We're going to climb that?

"There's about a 10- or 12-foot, narrow chute we'd have to chimney up," our teammate calls down to the three of us waiting below. "It doesn't look good, but I think we could do it. I can't see what's beyond that, though."

I hate to say anything—I don't want the others to know I'm unsure of myself up here—but I admit aloud that I'm not an experienced climber. Just, you know, so they're aware of that.

In the end, they decide it's not the right way to go anyway, and I'm relieved. I wish I hadn't admitted my insecurity, but it's too late now. Besides, we have ropes and tech gear, and if my experienced teammates had deemed the route doable, I know we would have done it as safely as possible. And I would have sucked it up and followed.

But now we're heading back down. I have to use my hands and sometimes my butt along the way, and I make little zigzags as I descend to prevent myself from slipping... which I do anyway. I pull a few barbs out of my exposed fingers (my leather gloves are fingerless) as I go, but I manage to keep up. We reach the main trail again and head back to the staging area at the road as we listen to field Team 2 over the radio. It seems they're getting close to the stranded hikers.

Finally, one teammate manages to climb part of a vertical face and reaches the subjects. From there, he finds an easier way back down that face. Now the descent will be steep but manageable, especially if some of us back at the road bring up extra lights for the subjects.

I'm not tired at all and want to be useful, so I'm glad when our coordinator hands me an extra light to bring up. I also grab extra water for the hikers and their dog and stuff it in my pack. At least now I don't have to carry that 200-foot rope as I start back up the trail.

Before long and after a stretch of uncomfortable bushwhacking through vegetation intent on tearing off pieces of my skin, hair, and clothing, we rendezvous with the party coming down and hand over the lights. The hikers don't want anything to drink, but their dog sure does. I get a face-licking after their part pit, parts some other breeds of pup finishes off a large bottle of water as I pour it into my cupped hand.
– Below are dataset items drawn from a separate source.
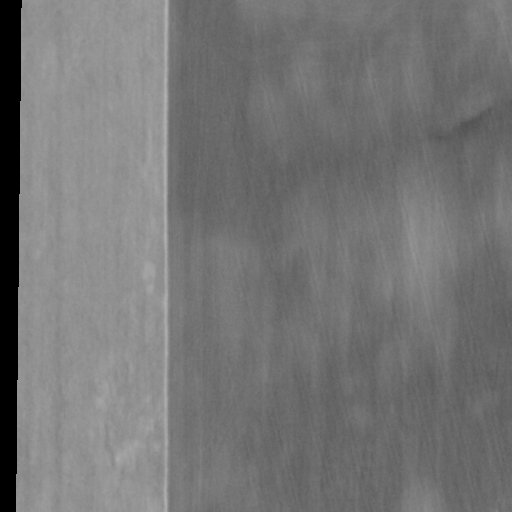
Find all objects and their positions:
building: (269, 346)
building: (201, 419)
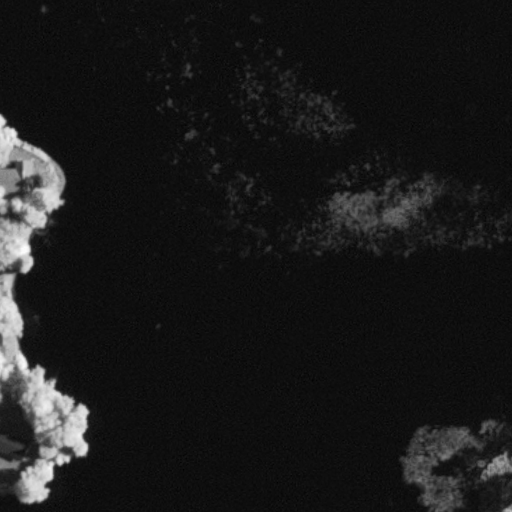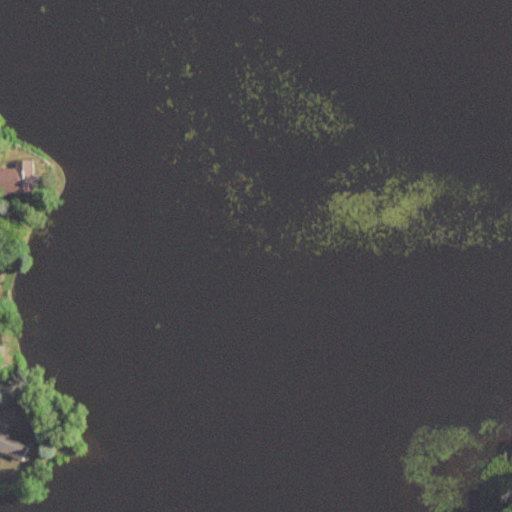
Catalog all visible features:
building: (13, 176)
river: (323, 314)
building: (12, 445)
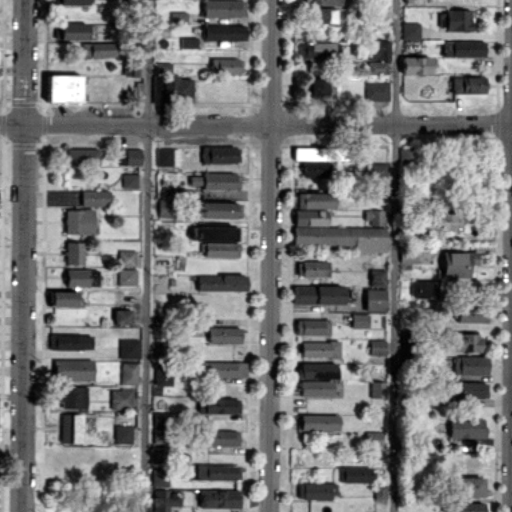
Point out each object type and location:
building: (409, 1)
building: (70, 2)
building: (324, 2)
building: (223, 8)
building: (325, 15)
building: (457, 19)
building: (73, 30)
building: (409, 30)
building: (222, 32)
building: (188, 42)
building: (463, 48)
building: (98, 49)
building: (378, 57)
building: (225, 65)
building: (415, 65)
building: (467, 84)
building: (317, 86)
building: (63, 87)
building: (176, 88)
building: (376, 90)
road: (255, 125)
building: (308, 153)
building: (218, 154)
building: (81, 156)
building: (128, 156)
building: (167, 156)
building: (313, 169)
building: (377, 169)
building: (129, 179)
building: (216, 180)
building: (376, 189)
building: (95, 197)
building: (314, 200)
building: (166, 207)
building: (219, 209)
building: (373, 216)
building: (308, 217)
building: (78, 221)
building: (447, 221)
building: (338, 236)
building: (217, 240)
building: (73, 252)
building: (407, 254)
road: (22, 255)
road: (146, 256)
road: (271, 256)
road: (394, 256)
road: (505, 256)
building: (126, 257)
building: (458, 263)
building: (312, 268)
building: (126, 276)
building: (81, 277)
building: (376, 277)
building: (220, 283)
building: (423, 288)
building: (318, 294)
building: (62, 298)
building: (374, 299)
building: (471, 314)
building: (121, 316)
building: (359, 320)
building: (311, 326)
building: (223, 334)
building: (70, 341)
building: (466, 342)
building: (376, 347)
building: (128, 348)
building: (319, 348)
road: (508, 348)
building: (470, 364)
building: (72, 369)
building: (221, 369)
building: (316, 369)
building: (128, 373)
building: (162, 374)
building: (315, 388)
building: (377, 388)
building: (467, 391)
building: (72, 396)
building: (121, 398)
building: (217, 405)
building: (318, 421)
building: (70, 427)
building: (160, 427)
building: (465, 427)
building: (122, 433)
building: (220, 437)
building: (371, 438)
building: (217, 472)
building: (353, 474)
building: (159, 477)
building: (465, 486)
building: (316, 490)
building: (379, 491)
building: (218, 498)
building: (165, 499)
building: (467, 506)
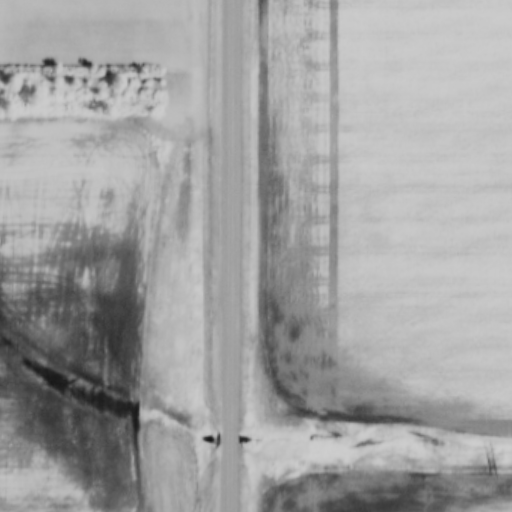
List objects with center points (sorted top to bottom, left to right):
road: (228, 256)
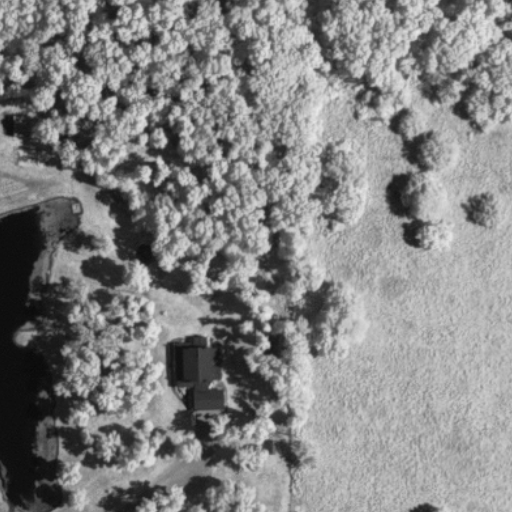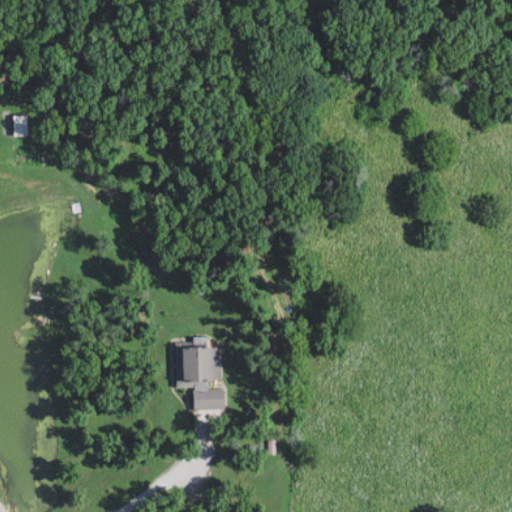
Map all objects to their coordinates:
building: (195, 372)
road: (156, 486)
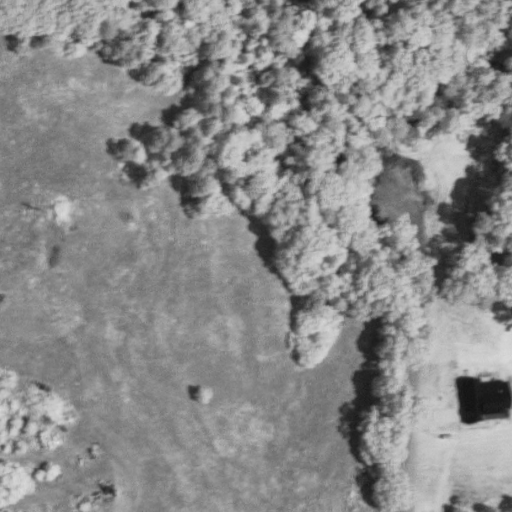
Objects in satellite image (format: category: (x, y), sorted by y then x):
road: (427, 423)
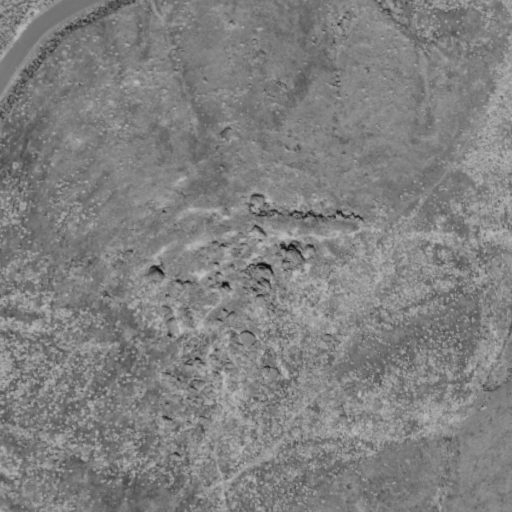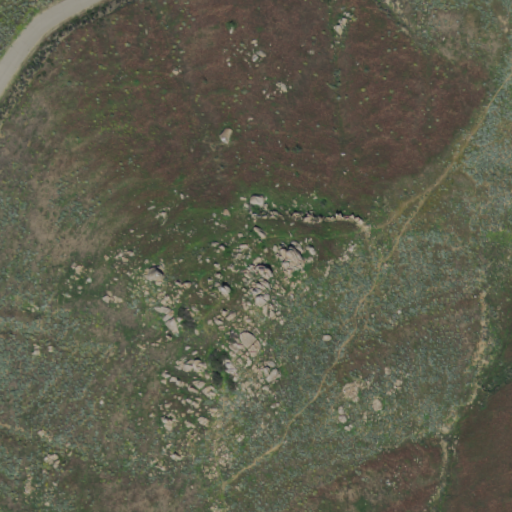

After assuring and reassuring one of the boys that, no, they won't be fined or charged for search and rescue, they accompany us back to the trailhead, where their parents have been waiting all night.

All night? Wow, those nine hours between signing in and signing out back at the SAR building went by quickly, even with all the hiking and scrambling. I guess my excitement about my first mission as a member of the tech team carried me through the night and all the next day, until I finally fall asleep at my computer the following evening.


Here's the brief write-up in our local paper about this mission: Lost Hikers Found (Hey, they left out the part about the scorpions.)

Well, folks, I best be off to bed. I have to be at the SAR building by 4:30 a.m. to head to the Grand Canyon, to assist with a mission there.